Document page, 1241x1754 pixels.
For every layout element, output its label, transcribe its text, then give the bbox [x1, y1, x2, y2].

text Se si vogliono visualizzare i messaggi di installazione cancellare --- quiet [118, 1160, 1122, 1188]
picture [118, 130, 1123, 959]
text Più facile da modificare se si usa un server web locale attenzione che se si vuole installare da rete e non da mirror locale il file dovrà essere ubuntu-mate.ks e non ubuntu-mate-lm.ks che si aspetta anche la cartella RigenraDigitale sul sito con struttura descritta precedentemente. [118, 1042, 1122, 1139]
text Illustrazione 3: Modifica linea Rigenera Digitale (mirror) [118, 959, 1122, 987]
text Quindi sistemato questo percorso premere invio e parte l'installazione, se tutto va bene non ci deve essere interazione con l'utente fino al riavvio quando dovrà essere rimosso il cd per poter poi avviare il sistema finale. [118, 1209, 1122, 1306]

·····

(What is required): Reproduce the listing above verbatim, keeping every line unchanged and in its original order.

(Solution to the exercise):
Document page, 1241x1754 pixels.
For every layout element, output its label, transcribe its text, then give the bbox [x1, y1, x2, y2].

text Se si vogliono visualizzare i messaggi di installazione cancellare --- quiet [118, 1160, 1122, 1188]
picture [118, 130, 1123, 959]
text Più facile da modificare se si usa un server web locale attenzione che se si vuole installare da rete e non da mirror locale il file dovrà essere ubuntu-mate.ks e non ubuntu-mate-lm.ks che si aspetta anche la cartella RigenraDigitale sul sito con struttura descritta precedentemente. [118, 1042, 1122, 1139]
text Illustrazione 3: Modifica linea Rigenera Digitale (mirror) [118, 959, 1122, 987]
text Quindi sistemato questo percorso premere invio e parte l'installazione, se tutto va bene non ci deve essere interazione con l'utente fino al riavvio quando dovrà essere rimosso il cd per poter poi avviare il sistema finale. [118, 1209, 1122, 1306]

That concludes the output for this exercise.